Negras, aún; pero cocineras, ni hablar
"Primero vino la morfina. Luego, la heroína. Después el 'crack' y las metanfetaminas. Y lo último es '¿Quién quiere casarse con mi hijo?, el último 'reality' de Cuatro"
Primero vino la morfina. Luego, la heroína. Después el crack y las metanfetaminas. Y lo último es ¿Quién quiere casarse con mi hijo? El reality de Cuatro proporciona esas sensaciones complejas ligadas al consumo de narcóticos: gozas con él, te sientes culpable, sabes que te estás destruyendo a ti mismo, pero no puedes dejar de verlo y rezas por que llegue el siguiente lunes para suministrarte otra dosis.
En el programa, cinco solteros eligen pareja entre varias candidatas –o candidatos, que uno es “empresario y gay”– bajo la estricta vigilancia de sus madres.
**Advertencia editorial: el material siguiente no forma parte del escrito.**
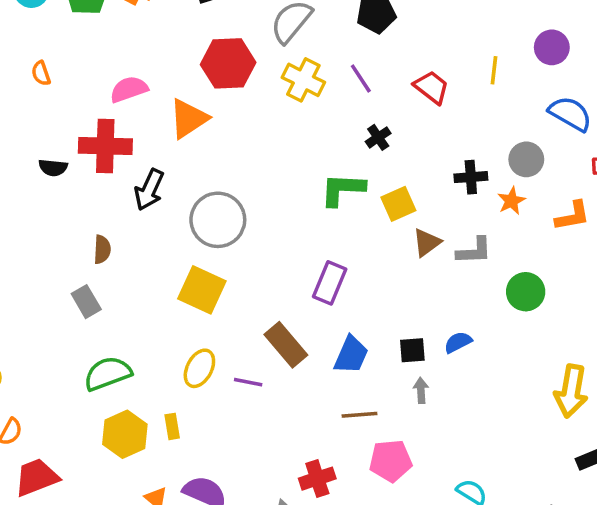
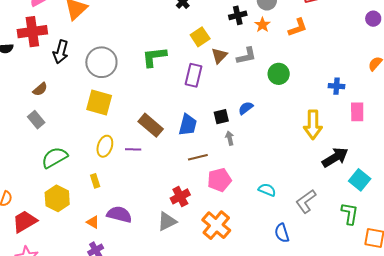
green L-shape: (343, 189) -> (154, 57), moved
brown semicircle: (102, 249) -> (40, 89), turned 56
purple rectangle: (330, 283) -> (194, 75), moved
yellow hexagon: (125, 434) -> (57, 198), moved

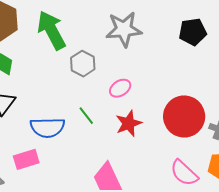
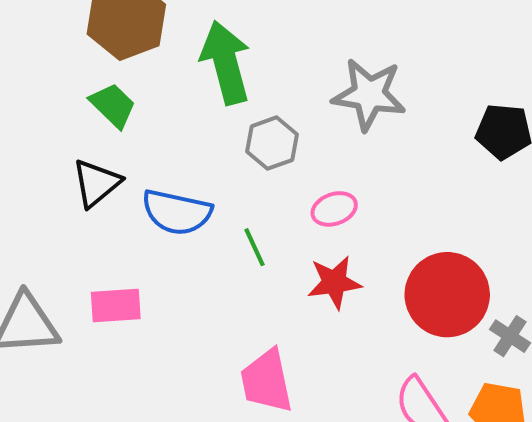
blue semicircle: (47, 127) -> (177, 212), moved

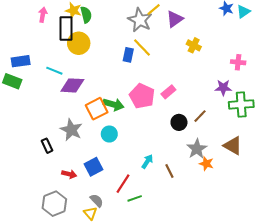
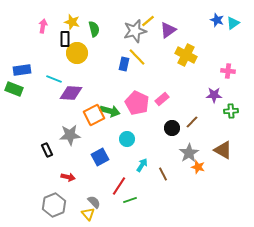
green semicircle: (86, 15) -> (94, 29), moved
gray star: (140, 20) -> (135, 31), turned 30
black rectangle: (66, 28) -> (65, 39), size x0.7
yellow cross: (194, 45) -> (186, 55), size x1.5
green cross: (241, 104) -> (231, 111), size x0.6
gray star: (71, 130) -> (70, 135), turned -30
cyan circle: (109, 134) -> (127, 139), moved
blue square: (93, 167) -> (100, 157), moved

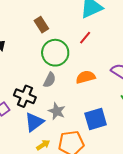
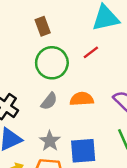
gray semicircle: (50, 80) -> (49, 101), moved
gray star: (57, 111) -> (50, 141), moved

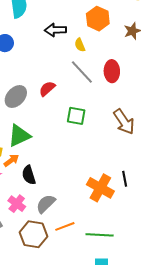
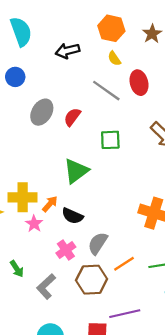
yellow semicircle: (80, 45) -> (114, 58), moved
gray ellipse: (16, 97) -> (42, 112), moved
green triangle: (19, 136) -> (76, 171), moved
black semicircle: (29, 175) -> (72, 216), turned -36
pink cross: (17, 204) -> (66, 250), turned 30

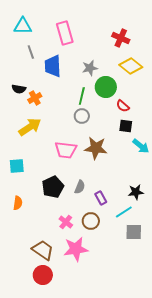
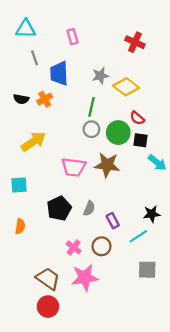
pink rectangle: (65, 33) -> (72, 37), size x0.6
yellow diamond: (131, 66) -> (126, 87), moved
green circle: (106, 87) -> (118, 133), moved
orange cross: (35, 98) -> (45, 99), moved
gray square: (134, 232) -> (147, 270), moved

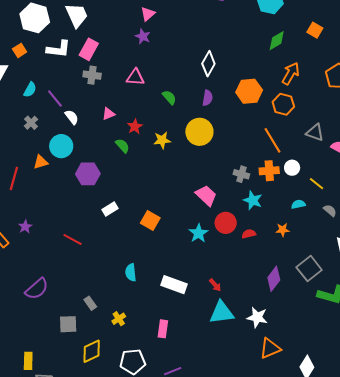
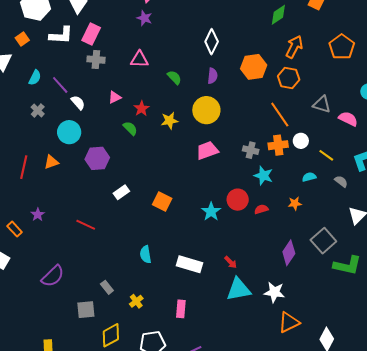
orange triangle: (41, 162) -> (51, 162), moved
pink trapezoid: (206, 195) -> (207, 150), moved, turned -60

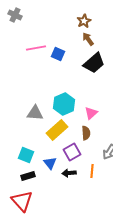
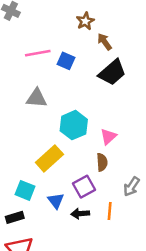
brown star: (84, 21) -> (85, 21), moved
gray triangle: (35, 113) -> (37, 98), moved
yellow rectangle: (57, 130) -> (49, 158), moved
black rectangle: (28, 176) -> (15, 217), moved

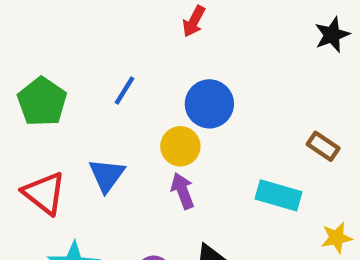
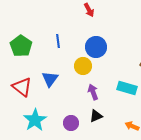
red arrow: (194, 21) -> (89, 10), turned -56
blue line: (125, 91) -> (58, 41), turned -40
purple arrow: (183, 191) -> (93, 92), moved

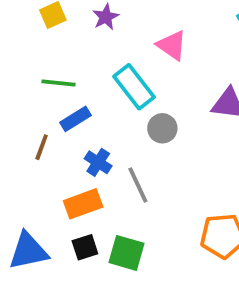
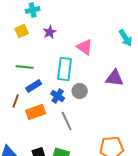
cyan rectangle: (134, 87) -> (65, 69), turned 45
blue cross: (98, 162) -> (58, 96), moved
orange rectangle: (83, 204) -> (36, 112), moved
Nada nuevo bajo el sol de la telerrealidad… si no fuera porque el reparto es salvaje: una especie de Barbie masculino que estudia periodismo, un químico con el cerebro en forma de glande, un informático virgen a los 27, un pijo madrileño que canta zarzuela y un homosexual vasco con trastorno compulsivo por el orden, más unas progenitoras con las que mantienen una relación a todas luces enfermiza y unos ligues que parecen detritus del casting de Mujeres y hombres y viceversa.
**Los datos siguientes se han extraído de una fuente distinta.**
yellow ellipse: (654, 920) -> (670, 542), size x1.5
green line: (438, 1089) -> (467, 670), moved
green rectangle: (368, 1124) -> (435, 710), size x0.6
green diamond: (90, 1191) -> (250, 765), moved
Lo tremendo de ¿Quién quiere casarse con mi hijo? es que no es un circo de freaks, sino el brutal retrato de una decadencia moral cien por cien democrática, intergeneracional y transversal. Las señoras, sean de clase alta o baja, se muestran mezquinas, rastreras y cargadas de prejuicios, mientras los jóvenes, todos con formación superior, solo piensan en satisfacer sus egos y en vaciar sus gónadas.
Llevando el asunto a mi terreno, este horror maravilloso me ha descubierto algunas cosas. Primero, cierta tendencia a la poesía alimentaria en las jóvenes: una dijo que “las hamburguesas son fáciles, pero el solomillo hay que currárselo”, mientras otra se calificaba a sí misma de “mariscada”. Segundo, cómo el racismo más descarnado puede expresarse con dulzura: una de las madres, Pilar, soltó que los niños negros le gustaban porque eran “como conguitos”. Y tercero, que el ascenso en la escala de la consideración social por parte de los cocineros, producto del boom gastronómico español, no es más que un espejismo. Toya, madre del pijo y representante del barrio de Salamanca en el show, descartó de inmediato a una chica mulata cuando esta contó que trabajaba en un restaurante. Para despejar dudas, dejó claro que el problema era su profesión, no su color: ella tiene una amiga “que es negra, negra, negra, y lo lleva maravillosamente bien”.